Features of iron compounds

1)      Atomic radius and ionic radius of Group 8 elements: A.R. and I.R. increases down the group.

   Elements          Fe          Ru                          Os                    Uno
  A.R.  (pm)        126        134          135            -
   I.R. (pm)  (+2)=77, (+3)=63          82           -           - 

Where A.R.  (pm) = Atomic radius in pico meter.
              I.R.  (pm) = Ionic radius in pico meter.

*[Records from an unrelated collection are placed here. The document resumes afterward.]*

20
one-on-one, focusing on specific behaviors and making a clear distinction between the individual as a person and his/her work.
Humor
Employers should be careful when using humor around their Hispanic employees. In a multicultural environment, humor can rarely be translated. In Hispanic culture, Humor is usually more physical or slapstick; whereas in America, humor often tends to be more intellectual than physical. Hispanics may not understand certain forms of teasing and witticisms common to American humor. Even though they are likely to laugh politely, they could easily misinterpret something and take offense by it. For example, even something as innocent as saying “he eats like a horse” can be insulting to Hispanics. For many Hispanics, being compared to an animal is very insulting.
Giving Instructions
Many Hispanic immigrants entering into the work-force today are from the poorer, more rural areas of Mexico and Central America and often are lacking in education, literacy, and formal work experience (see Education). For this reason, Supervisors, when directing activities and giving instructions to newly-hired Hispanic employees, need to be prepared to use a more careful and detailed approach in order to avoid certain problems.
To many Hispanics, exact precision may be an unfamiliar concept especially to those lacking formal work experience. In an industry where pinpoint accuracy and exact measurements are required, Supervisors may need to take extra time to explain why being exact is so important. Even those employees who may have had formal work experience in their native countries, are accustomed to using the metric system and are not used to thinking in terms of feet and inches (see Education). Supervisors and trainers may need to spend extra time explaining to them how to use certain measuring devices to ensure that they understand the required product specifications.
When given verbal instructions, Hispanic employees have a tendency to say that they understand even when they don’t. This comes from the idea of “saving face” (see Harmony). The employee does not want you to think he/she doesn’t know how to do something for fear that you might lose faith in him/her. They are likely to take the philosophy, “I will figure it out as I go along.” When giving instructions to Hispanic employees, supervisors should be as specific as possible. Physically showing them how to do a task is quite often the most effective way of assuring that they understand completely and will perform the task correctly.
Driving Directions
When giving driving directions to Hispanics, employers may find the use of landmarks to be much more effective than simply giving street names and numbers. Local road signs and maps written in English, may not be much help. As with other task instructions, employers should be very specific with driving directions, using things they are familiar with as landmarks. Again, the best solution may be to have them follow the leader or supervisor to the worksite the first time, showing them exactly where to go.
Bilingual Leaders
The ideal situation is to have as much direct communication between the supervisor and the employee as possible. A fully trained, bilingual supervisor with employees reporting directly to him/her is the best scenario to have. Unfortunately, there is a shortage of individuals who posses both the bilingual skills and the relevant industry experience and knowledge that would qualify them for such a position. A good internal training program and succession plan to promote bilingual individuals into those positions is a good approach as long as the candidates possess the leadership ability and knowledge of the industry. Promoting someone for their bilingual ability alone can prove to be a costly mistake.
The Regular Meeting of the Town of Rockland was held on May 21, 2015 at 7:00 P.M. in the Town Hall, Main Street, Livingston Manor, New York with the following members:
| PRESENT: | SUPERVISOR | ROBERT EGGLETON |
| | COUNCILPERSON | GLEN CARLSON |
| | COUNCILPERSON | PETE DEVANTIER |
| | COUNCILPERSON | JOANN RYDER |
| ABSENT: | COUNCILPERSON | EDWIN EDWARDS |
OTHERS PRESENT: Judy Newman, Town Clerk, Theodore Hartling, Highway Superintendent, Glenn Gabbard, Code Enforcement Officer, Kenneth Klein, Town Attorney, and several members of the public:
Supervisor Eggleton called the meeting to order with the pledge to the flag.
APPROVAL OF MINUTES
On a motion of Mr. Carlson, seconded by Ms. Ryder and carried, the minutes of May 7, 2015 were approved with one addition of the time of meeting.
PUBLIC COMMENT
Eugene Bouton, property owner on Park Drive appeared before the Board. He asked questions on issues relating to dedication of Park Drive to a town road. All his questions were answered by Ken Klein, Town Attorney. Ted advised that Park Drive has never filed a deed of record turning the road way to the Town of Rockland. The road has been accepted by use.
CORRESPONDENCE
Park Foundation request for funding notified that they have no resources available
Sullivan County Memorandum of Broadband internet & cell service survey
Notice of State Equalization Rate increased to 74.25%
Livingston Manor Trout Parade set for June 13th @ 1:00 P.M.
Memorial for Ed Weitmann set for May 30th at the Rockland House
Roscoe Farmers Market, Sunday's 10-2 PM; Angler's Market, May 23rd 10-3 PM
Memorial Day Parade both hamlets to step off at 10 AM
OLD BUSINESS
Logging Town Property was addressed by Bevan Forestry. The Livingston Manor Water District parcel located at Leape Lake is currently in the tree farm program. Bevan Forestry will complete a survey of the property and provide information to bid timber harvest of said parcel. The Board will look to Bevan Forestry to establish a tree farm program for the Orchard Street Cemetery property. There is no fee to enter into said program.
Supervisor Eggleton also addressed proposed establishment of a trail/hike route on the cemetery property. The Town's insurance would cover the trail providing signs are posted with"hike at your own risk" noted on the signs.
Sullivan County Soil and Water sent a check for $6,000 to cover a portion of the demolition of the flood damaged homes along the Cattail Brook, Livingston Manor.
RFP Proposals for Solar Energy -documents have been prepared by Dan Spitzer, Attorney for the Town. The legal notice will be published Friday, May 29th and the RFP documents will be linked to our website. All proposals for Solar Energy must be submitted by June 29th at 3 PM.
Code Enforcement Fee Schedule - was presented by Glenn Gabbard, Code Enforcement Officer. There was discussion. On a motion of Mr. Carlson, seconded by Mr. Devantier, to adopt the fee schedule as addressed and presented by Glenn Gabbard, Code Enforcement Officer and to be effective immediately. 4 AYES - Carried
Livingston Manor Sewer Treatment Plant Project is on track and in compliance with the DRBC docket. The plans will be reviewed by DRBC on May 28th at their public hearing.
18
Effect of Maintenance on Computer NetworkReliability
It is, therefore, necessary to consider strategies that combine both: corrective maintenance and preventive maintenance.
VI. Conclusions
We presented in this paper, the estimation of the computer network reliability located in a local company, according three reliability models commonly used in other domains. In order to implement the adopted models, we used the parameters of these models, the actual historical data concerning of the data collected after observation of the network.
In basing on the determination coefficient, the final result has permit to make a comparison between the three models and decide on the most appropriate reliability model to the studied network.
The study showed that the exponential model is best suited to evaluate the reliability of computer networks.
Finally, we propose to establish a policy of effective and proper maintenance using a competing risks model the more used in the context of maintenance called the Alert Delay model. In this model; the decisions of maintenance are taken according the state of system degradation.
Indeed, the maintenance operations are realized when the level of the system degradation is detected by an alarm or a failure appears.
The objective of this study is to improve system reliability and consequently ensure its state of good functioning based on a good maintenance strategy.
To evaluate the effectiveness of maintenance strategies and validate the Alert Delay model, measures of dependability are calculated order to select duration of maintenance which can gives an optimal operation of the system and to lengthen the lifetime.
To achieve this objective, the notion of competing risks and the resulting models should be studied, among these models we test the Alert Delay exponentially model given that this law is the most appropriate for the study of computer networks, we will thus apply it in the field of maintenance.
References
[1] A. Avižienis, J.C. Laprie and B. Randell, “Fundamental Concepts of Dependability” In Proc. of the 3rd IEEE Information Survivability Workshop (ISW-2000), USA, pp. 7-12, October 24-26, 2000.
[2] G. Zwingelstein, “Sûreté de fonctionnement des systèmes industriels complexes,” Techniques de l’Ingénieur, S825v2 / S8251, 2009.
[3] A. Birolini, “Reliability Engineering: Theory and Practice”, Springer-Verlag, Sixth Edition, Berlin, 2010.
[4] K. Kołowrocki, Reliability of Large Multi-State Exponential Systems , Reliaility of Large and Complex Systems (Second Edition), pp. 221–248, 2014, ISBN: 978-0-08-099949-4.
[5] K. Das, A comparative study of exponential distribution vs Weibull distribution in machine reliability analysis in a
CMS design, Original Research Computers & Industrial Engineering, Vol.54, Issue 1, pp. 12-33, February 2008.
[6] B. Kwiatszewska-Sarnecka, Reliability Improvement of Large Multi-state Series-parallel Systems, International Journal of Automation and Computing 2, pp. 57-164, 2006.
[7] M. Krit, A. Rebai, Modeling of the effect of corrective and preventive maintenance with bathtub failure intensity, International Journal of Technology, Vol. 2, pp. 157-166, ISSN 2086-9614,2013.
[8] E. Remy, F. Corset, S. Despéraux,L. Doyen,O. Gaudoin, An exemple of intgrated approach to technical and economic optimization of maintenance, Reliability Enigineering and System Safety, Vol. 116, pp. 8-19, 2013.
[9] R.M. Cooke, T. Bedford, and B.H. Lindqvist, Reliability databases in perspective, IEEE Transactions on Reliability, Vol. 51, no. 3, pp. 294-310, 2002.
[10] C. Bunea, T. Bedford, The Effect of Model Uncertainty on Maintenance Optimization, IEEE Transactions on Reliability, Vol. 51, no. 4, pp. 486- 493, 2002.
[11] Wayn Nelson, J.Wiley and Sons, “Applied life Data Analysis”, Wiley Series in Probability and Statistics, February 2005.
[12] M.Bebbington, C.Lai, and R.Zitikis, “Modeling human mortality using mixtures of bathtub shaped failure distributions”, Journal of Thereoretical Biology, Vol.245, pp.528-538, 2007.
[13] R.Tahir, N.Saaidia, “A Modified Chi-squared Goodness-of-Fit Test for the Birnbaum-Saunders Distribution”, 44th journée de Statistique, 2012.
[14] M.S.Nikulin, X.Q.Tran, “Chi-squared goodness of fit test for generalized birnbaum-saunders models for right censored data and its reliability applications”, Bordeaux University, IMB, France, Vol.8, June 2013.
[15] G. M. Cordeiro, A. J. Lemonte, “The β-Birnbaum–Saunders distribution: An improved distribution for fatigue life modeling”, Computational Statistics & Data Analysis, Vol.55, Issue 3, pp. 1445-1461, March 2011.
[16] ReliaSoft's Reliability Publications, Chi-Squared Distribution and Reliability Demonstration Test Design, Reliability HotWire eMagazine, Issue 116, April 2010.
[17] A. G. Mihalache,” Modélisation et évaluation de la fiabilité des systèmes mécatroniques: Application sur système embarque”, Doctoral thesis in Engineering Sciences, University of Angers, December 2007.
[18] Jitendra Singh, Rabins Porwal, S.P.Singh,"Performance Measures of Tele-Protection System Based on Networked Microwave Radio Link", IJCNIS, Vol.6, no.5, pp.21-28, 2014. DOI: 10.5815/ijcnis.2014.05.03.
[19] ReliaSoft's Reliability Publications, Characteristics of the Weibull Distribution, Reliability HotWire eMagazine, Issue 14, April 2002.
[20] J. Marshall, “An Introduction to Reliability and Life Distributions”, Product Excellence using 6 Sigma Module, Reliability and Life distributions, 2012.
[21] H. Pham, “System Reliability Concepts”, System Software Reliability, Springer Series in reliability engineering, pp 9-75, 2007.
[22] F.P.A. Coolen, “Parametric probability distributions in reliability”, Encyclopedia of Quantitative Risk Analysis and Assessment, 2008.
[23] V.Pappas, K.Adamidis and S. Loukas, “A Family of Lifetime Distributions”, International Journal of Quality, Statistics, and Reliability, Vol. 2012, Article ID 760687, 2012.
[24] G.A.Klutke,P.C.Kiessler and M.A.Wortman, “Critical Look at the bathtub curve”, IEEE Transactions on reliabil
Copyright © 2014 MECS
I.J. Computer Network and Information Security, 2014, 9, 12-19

2) Ionisation energy (I.E.) in Iron compound:
       1st I.E.    =     759.3 KJ/mol.
       2nd I.E.   =    1561.1 KJ/mol.
       3rd I.E.    =    2957.3 KJ/mol.

3)      Non-metallic properties of Iron Compound: Iron is a metal which is a chemical element is good conductor of electricity and heat and forms cations with ionic bonds with non-metals.

4)      Melting points (M.P.) and Boiling points (B.P.) of Group 8 elements:
    Elements          Fe           Ru          Os         Uno
   M.P.  (0C)        1808          2810            3300           -
   B.P.  (0C)        3023          4425        5300          -


5)      History of Iron compounds: Iron artifacts have been found around 3000 B.C.  A remarkable iron pillar dating about A.D.  400 is standing today in Delhi.

6)      Ores of iron compounds: Iron ores are rich in Iron oxide and vary in colour from dark grey, bright yellow, deep purple to rusty red.  The iron compound itself found in the form of

a)      Magnetite (Fe3O4).

b)      Hematite (Fe2O3).

c)      Goethite (FeO(OH))

d)     Limonite (FeO(OH).n(H2O))

e)      Siderite (FeCO3).

Hametite is a natural ore.  Hametite refers to early days mining.  The raw material used to make pig iron is iron ore.  The pig iron is the main raw material to make steel. 98% of mined ore is used to make steel.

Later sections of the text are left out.